▶ **Job**:
Reproduce every line of the data below word for word, leaving out the pictures.

-- Begin Data entries --

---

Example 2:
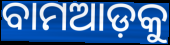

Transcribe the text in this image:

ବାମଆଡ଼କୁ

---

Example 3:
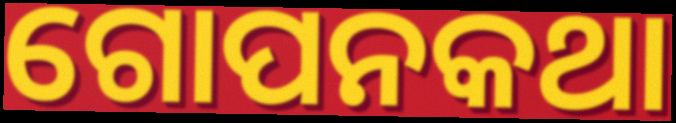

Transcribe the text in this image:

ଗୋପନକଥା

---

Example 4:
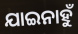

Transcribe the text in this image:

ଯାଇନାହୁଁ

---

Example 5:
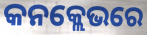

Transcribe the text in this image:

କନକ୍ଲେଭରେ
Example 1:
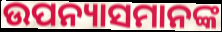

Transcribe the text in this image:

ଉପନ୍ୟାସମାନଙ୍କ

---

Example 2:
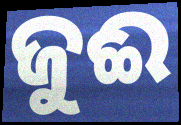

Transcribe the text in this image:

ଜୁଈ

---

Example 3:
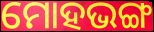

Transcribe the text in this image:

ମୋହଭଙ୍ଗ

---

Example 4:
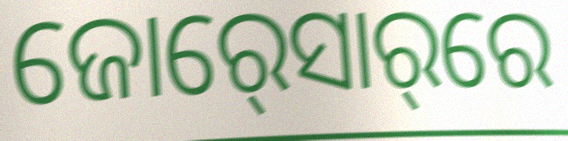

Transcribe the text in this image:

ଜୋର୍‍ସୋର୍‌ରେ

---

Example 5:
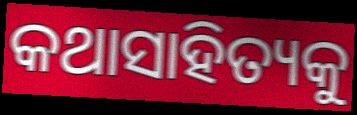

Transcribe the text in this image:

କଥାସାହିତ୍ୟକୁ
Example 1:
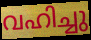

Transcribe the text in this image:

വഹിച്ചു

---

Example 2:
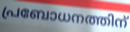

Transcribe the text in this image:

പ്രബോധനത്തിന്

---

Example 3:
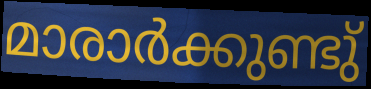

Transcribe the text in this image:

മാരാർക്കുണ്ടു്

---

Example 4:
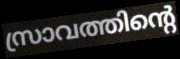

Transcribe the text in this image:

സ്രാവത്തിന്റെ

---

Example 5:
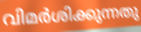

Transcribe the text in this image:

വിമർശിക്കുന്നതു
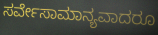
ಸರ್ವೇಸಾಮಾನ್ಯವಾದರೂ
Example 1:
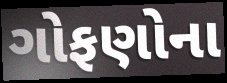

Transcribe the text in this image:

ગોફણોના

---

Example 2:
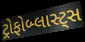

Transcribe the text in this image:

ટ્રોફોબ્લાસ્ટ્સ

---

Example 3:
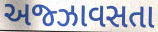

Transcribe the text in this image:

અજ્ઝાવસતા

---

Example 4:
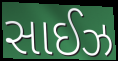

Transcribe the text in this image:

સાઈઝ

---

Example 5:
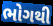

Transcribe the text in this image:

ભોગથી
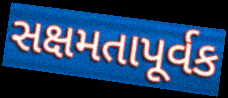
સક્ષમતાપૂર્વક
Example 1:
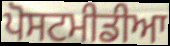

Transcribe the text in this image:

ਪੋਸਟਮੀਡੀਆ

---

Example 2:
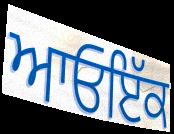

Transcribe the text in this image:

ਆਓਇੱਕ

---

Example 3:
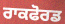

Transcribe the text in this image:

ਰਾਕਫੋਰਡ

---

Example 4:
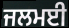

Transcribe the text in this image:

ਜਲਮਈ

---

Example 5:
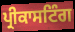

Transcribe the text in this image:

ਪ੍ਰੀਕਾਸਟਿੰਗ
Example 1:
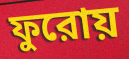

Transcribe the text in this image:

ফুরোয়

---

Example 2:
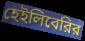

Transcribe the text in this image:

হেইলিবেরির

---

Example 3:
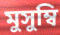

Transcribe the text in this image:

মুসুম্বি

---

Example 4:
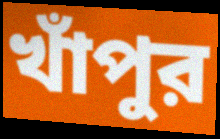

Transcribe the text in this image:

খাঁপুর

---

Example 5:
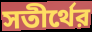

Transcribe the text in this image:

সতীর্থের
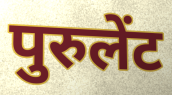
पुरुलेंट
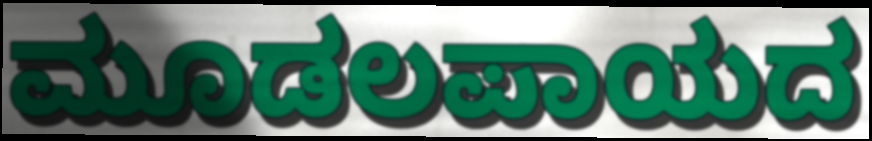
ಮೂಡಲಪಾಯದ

-- End Data entries --

▶ **Response**:
---

Example 2:

Transcribe the text in this image:

ବାମଆଡ଼କୁ

---

Example 3:

Transcribe the text in this image:

ଗୋପନକଥା

---

Example 4:

Transcribe the text in this image:

ଯାଇନାହୁଁ

---

Example 5:

Transcribe the text in this image:

କନକ୍ଲେଭରେ
Example 1:

Transcribe the text in this image:

ଉପନ୍ୟାସମାନଙ୍କ

---

Example 2:

Transcribe the text in this image:

ଜୁଈ

---

Example 3:

Transcribe the text in this image:

ମୋହଭଙ୍ଗ

---

Example 4:

Transcribe the text in this image:

ଜୋର୍‍ସୋର୍‌ରେ

---

Example 5:

Transcribe the text in this image:

କଥାସାହିତ୍ୟକୁ
Example 1:

Transcribe the text in this image:

വഹിച്ചു

---

Example 2:

Transcribe the text in this image:

പ്രബോധനത്തിന്

---

Example 3:

Transcribe the text in this image:

മാരാർക്കുണ്ടു്

---

Example 4:

Transcribe the text in this image:

സ്രാവത്തിന്റെ

---

Example 5:

Transcribe the text in this image:

വിമർശിക്കുന്നതു
ಸರ್ವೇಸಾಮಾನ್ಯವಾದರೂ
Example 1:

Transcribe the text in this image:

ગોફણોના

---

Example 2:

Transcribe the text in this image:

ટ્રોફોબ્લાસ્ટ્સ

---

Example 3:

Transcribe the text in this image:

અજ્ઝાવસતા

---

Example 4:

Transcribe the text in this image:

સાઈઝ

---

Example 5:

Transcribe the text in this image:

ભોગથી
સક્ષમતાપૂર્વક
Example 1:

Transcribe the text in this image:

ਪੋਸਟਮੀਡੀਆ

---

Example 2:

Transcribe the text in this image:

ਆਓਇੱਕ

---

Example 3:

Transcribe the text in this image:

ਰਾਕਫੋਰਡ

---

Example 4:

Transcribe the text in this image:

ਜਲਮਈ

---

Example 5:

Transcribe the text in this image:

ਪ੍ਰੀਕਾਸਟਿੰਗ
Example 1:

Transcribe the text in this image:

ফুরোয়

---

Example 2:

Transcribe the text in this image:

হেইলিবেরির

---

Example 3:

Transcribe the text in this image:

মুসুম্বি

---

Example 4:

Transcribe the text in this image:

খাঁপুর

---

Example 5:

Transcribe the text in this image:

সতীর্থের
पुरुलेंट
ಮೂಡಲಪಾಯದ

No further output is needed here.